Lasers had been the stuff of nerd fantasies until the early 1960s, when the Hughes Aircraft Company unveiled the first one at a press conference.
A Los Angeles newspaper reported the story underneath the headline, "LA man discovers science fiction death ray."
But the fact of the matter is, no one really knew what to do with that new technology until that June morning in 1974 when a pack of Juicy Fruit gum in Ohio changed the world.
Today, barcodes are the unsung heroes that make everything from shipping to boarding an airplane to keeping track of medication possible.
But the biggest beneficiary is retail. Think about a grocery store from yesteryear. Every individual item had to be marked with its price, and the cashier had to manually input it into the register.
So, thanks to the barcode, you're waiting in the checkout line a whole lot less and the stores themselves benefited big time. The barcodes allow them to keep accurate, real-time inventory. That's a major advance in efficiency, even if it cost some grocery staff their jobs.
(END VIDEOTAPE)
AZUZ: If you're fed with the salad bar, Ann Harbor, Michigan, has the antidote. Welcome to Camp Bacon. This could be the setting for a horror movie if you're a pig, but if you like to pig out on pig, this is your hog heaven.

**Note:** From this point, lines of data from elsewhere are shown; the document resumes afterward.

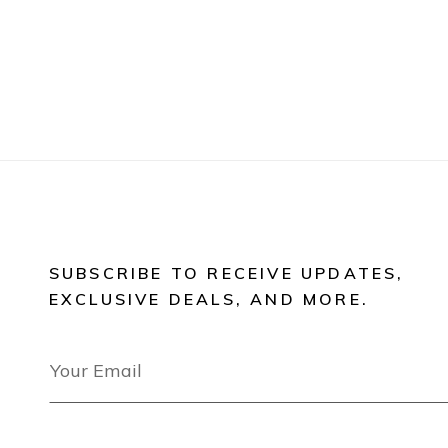
SUBSCRIBE TO RECEIVE UPDATES,
EXCLUSIVE DEALS, AND MORE.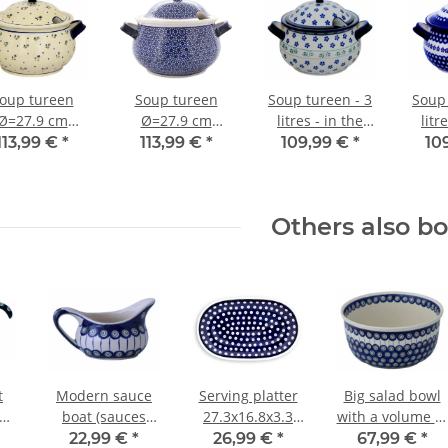
oup tureen
Soup tureen
Soup tureen - 3
Soup 
Ø=27.9 cm
Ø=27.9 cm
litres - in the
litr
h=20.80 cm
h=20.80 cm
decor 163a
de
113,99 €
*
113,99 €
*
109,99 €
*
10
=3.00 litres
v=3.00 litres
decor 111
decor 120
Others also b
t
Modern sauce
Serving platter
Big salad bowl
boat (sauces
27.3x16.8x3.3
with a volume of
s
bowl) with
cm decor 42
4.0 litres in the
22,99 €
*
26,99 €
*
67,99 €
*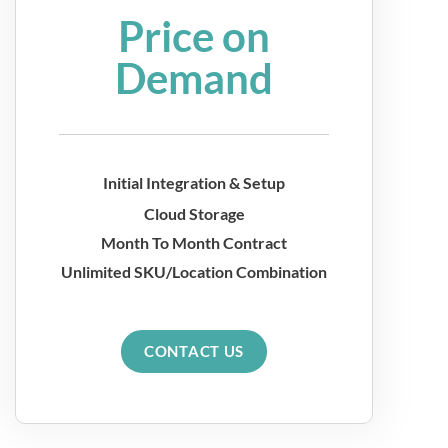
Price on
Demand
Initial Integration & Setup
Cloud Storage
Month To Month Contract
Unlimited SKU/Location Combination
CONTACT US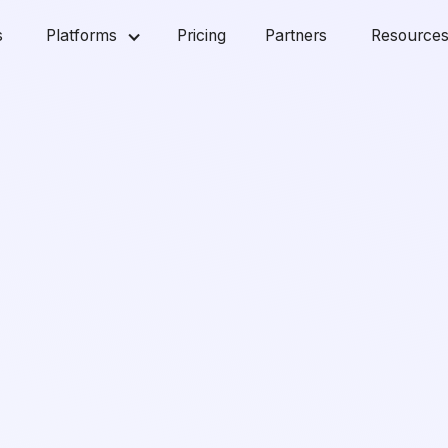
s
Platforms
Pricing
Partners
Resource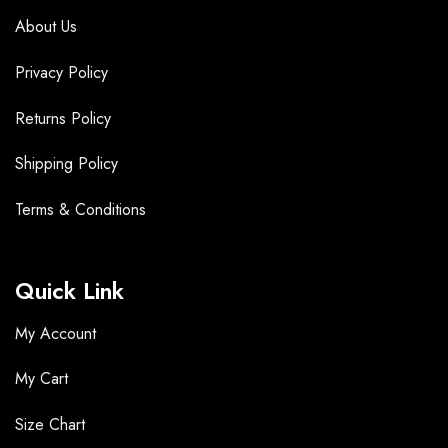
About Us
Privacy Policy
Returns Policy
Shipping Policy
Terms &
Conditions
Quick Link
My Account
My Cart
Size Chart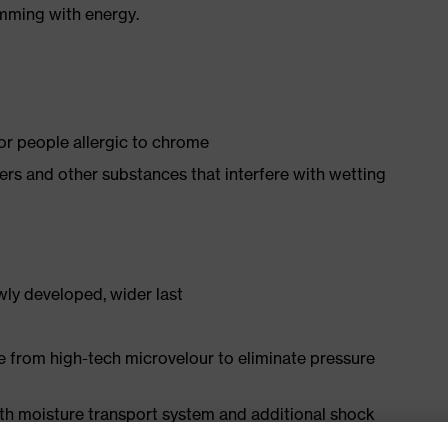
imming with energy.
for people allergic to chrome
isers and other substances that interfere with wetting
ly developed, wider last
e from high-tech microvelour to eliminate pressure
ith moisture transport system and additional shock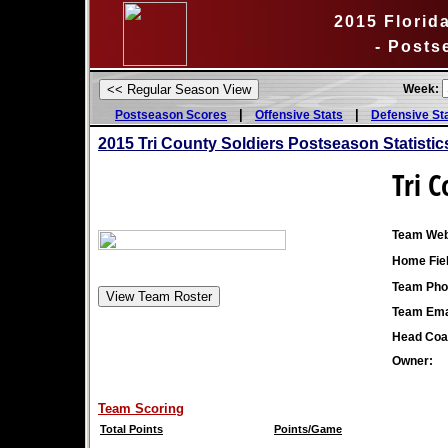
2015 Florida
- Posts
Week:
|
|
Postseason Scores
Offensive Stats
Defensive St
2015
Tri County Soldiers Postseason Statistic
Tri C
Team Web
Home Fiel
Team Pho
Team Ema
Head Coa
Owner:
Team Scoring
Total Points
Points/Game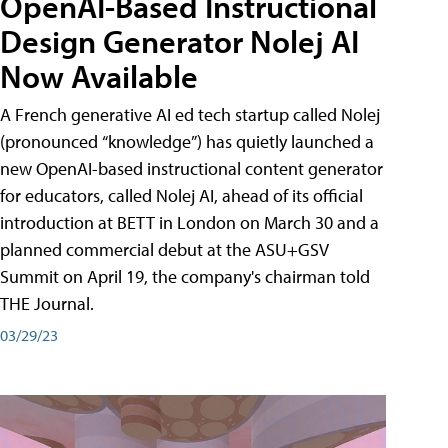
OpenAI-Based Instructional
Design Generator Nolej AI
Now Available
A French generative AI ed tech startup called Nolej
(pronounced “knowledge”) has quietly launched a
new OpenAI-based instructional content generator
for educators, called Nolej AI, ahead of its official
introduction at BETT in London on March 30 and a
planned commercial debut at the ASU+GSV
Summit on April 19, the company's chairman told
THE Journal.
03/29/23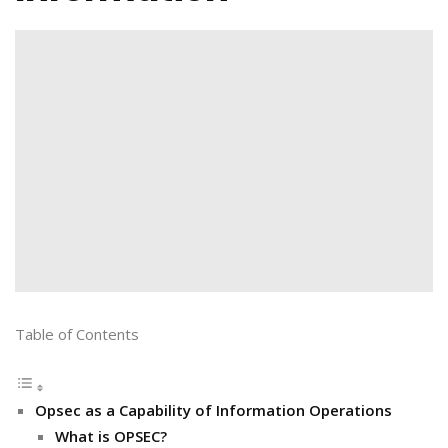
Table of Contents
Opsec as a Capability of Information Operations
What is OPSEC?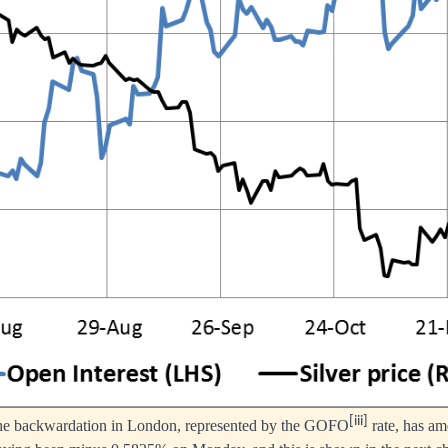
[iii]
the backwardation in London, represented by the GOFO
rate, has am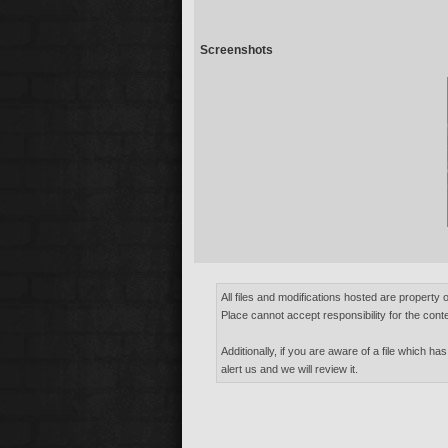
Screenshots
All files and modifications hosted are property 
Place cannot accept responsibility for the conte
Additionally, if you are aware of a file which has
alert us and we will review it.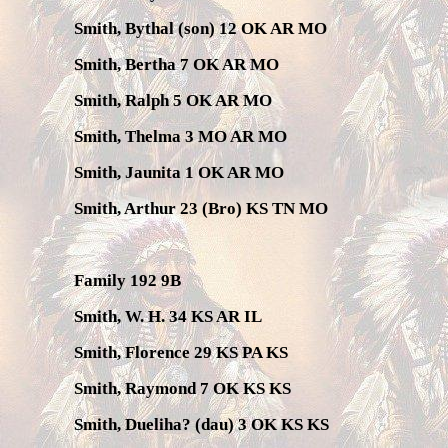
Smith, Bythal (son) 12 OK AR MO
Smith, Bertha 7 OK AR MO
Smith, Ralph 5 OK AR MO
Smith, Thelma 3 MO AR MO
Smith, Jaunita 1 OK AR MO
Smith, Arthur 23 (Bro) KS TN MO
Family 192 9B
Smith, W. H. 34 KS AR IL
Smith, Florence 29 KS PA KS
Smith, Raymond 7 OK KS KS
Smith, Dueliha? (dau) 3 OK KS KS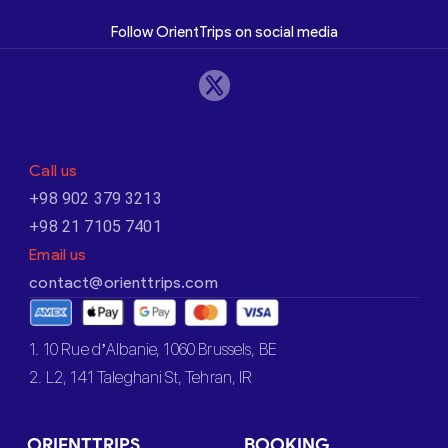
Follow OrientTrips on social media
Call us
+98 902 379 3213
+98 21 7105 7401
Email us
contact@orienttrips.com
1. 10 Rue d’Albanie, 1060 Brussels, BE
2. L2, 141 Taleghani St, Tehran, IR
ORIENTTRIPS
BOOKING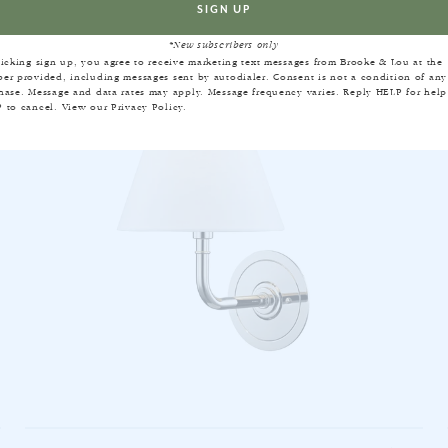
*New subscribers only
licking sign up, you agree to receive marketing text messages from Brooke & Lou at the
er provided, including messages sent by autodialer. Consent is not a condition of any
hase. Message and data rates may apply. Message frequency varies. Reply HELP for help
 to cancel. View our
Privacy Policy
.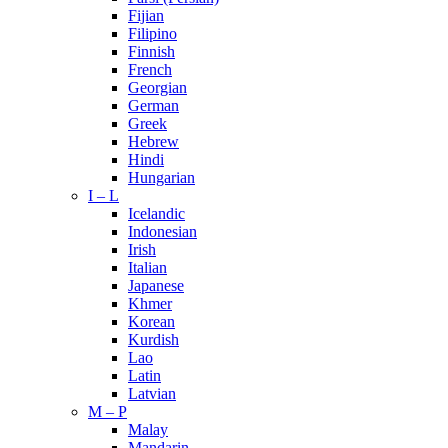
Fijian
Filipino
Finnish
French
Georgian
German
Greek
Hebrew
Hindi
Hungarian
I – L
Icelandic
Indonesian
Irish
Italian
Japanese
Khmer
Korean
Kurdish
Lao
Latin
Latvian
M – P
Malay
Mandarin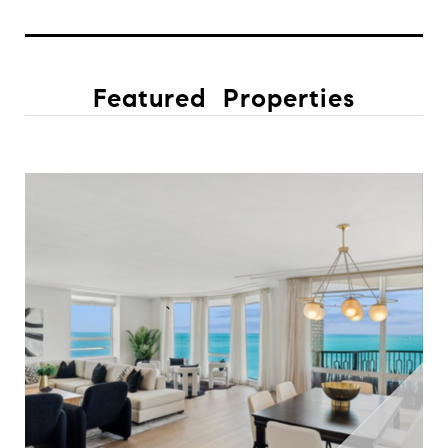
Featured Properties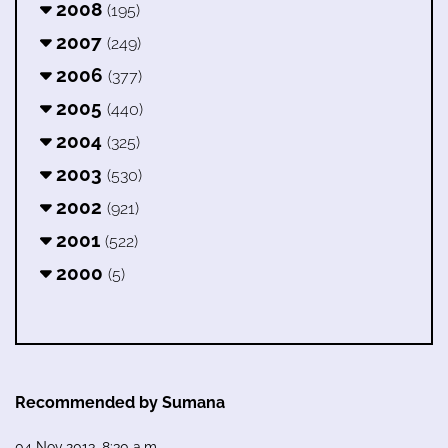
2008
(195)
2007
(249)
2006
(377)
2005
(440)
2004
(325)
2003
(530)
2002
(921)
2001
(522)
2000
(5)
Recommended by Sumana
04 Nov 2013, 8:30 a.m.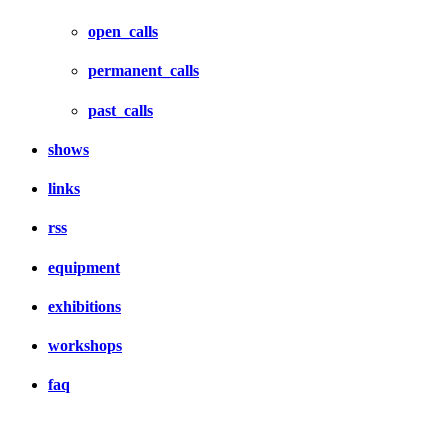
open_calls
permanent_calls
past_calls
shows
links
rss
equipment
exhibitions
workshops
faq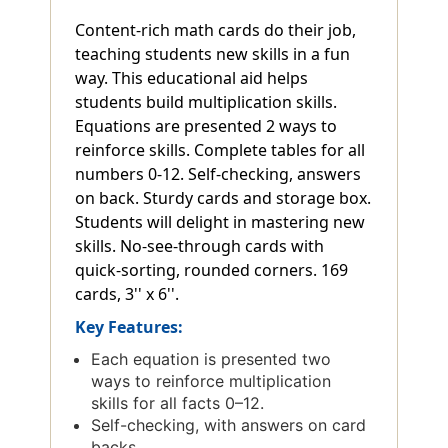
Content-rich math cards do their job,
teaching students new skills in a fun
way. This educational aid helps
students build multiplication skills.
Equations are presented 2 ways to
reinforce skills. Complete tables for all
numbers 0-12. Self-checking, answers
on back. Sturdy cards and storage box.
Students will delight in mastering new
skills. No-see-through cards with
quick-sorting, rounded corners. 169
cards, 3'' x 6''.
Key Features:
Each equation is presented two
ways to reinforce multiplication
skills for all facts 0–12.
Self-checking, with answers on card
backs.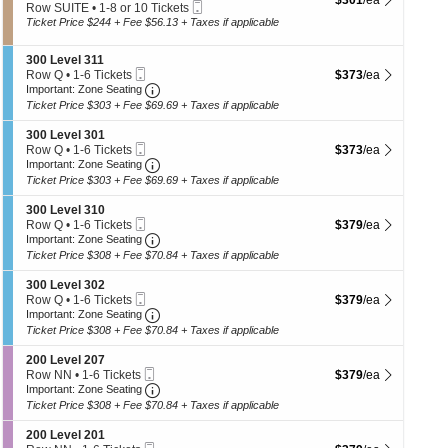
$301
/ea
p
n
Mobile
e
Row SUITE
•
1-8 or 10 Tickets
B
Ticket
c
of
1
Ticket Price $244 + Fee $56.13 + Taxes if applicable
o
t
to
th
x
i
8
9
S
300 Level 311
se
o
or
Mobile
e
$373 each Show more 
Row Q
•
1-6 Tickets
$373
/ea
n
10
ch
Ticket
Important: Zone Seating, Open Zone Seatin
c
1
S
Important: Zone Seating
Tickets
t
to
u
available
Ticket Price $303 + Fee $69.69 + Taxes if applicable
i
6
i
o
Tickets
t
S
300 Level 301
n
available
e
Mobile
e
$373 each Show more 
Row Q
•
1-6 Tickets
$373
/ea
3
1
Ticket
Important: Zone Seating, Open Zone Seatin
c
1
Important: Zone Seating
0
3
t
to
Ticket Price $303 + Fee $69.69 + Taxes if applicable
0
i
6
L
o
Tickets
S
300 Level 310
e
n
available
Mobile
e
$379 each Show more 
Row Q
•
1-6 Tickets
$379
/ea
v
3
Ticket
Important: Zone Seating, Open Zone Seatin
c
1
Important: Zone Seating
e
0
t
to
l
Ticket Price $308 + Fee $70.84 + Taxes if applicable
0
i
6
3
L
o
Tickets
1
S
300 Level 302
e
n
available
1
Mobile
e
$379 each Show more 
Row Q
•
1-6 Tickets
$379
/ea
v
3
Ticket
Important: Zone Seating, Open Zone Seatin
c
1
Important: Zone Seating
e
0
t
to
l
Ticket Price $308 + Fee $70.84 + Taxes if applicable
0
i
6
3
L
o
Tickets
0
S
200 Level 207
e
n
available
1
Mobile
e
$379 each Show more 
Row NN
•
1-6 Tickets
$379
/ea
v
3
Ticket
Important: Zone Seating, Open Zone Seatin
c
1
Important: Zone Seating
e
0
t
to
l
Ticket Price $308 + Fee $70.84 + Taxes if applicable
0
i
6
3
L
o
Tickets
1
S
200 Level 201
e
n
available
0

The five-day festival takes place every spring. It includes bacon baking class and endless supply of bacon strips, a bacon ball complete with pig roast, even open mike night. Strange. Proceeds go to help out local charities but we're guessing the community piglet rescue ain't one of them.
Now, it's doubtful they're bake enough nutrition information at the booths. But if you're a hand who's always making time to smoke up the kitchen while cooking up the best selling breakfast food, you know, there are no trough choices here. Camp Bacon is the ultimate slaboratory.
And with the border so close by, we expect Canadian bacon to be there, too.
I'm Carl Azuz. Hope you're hungry for more news tomorrow.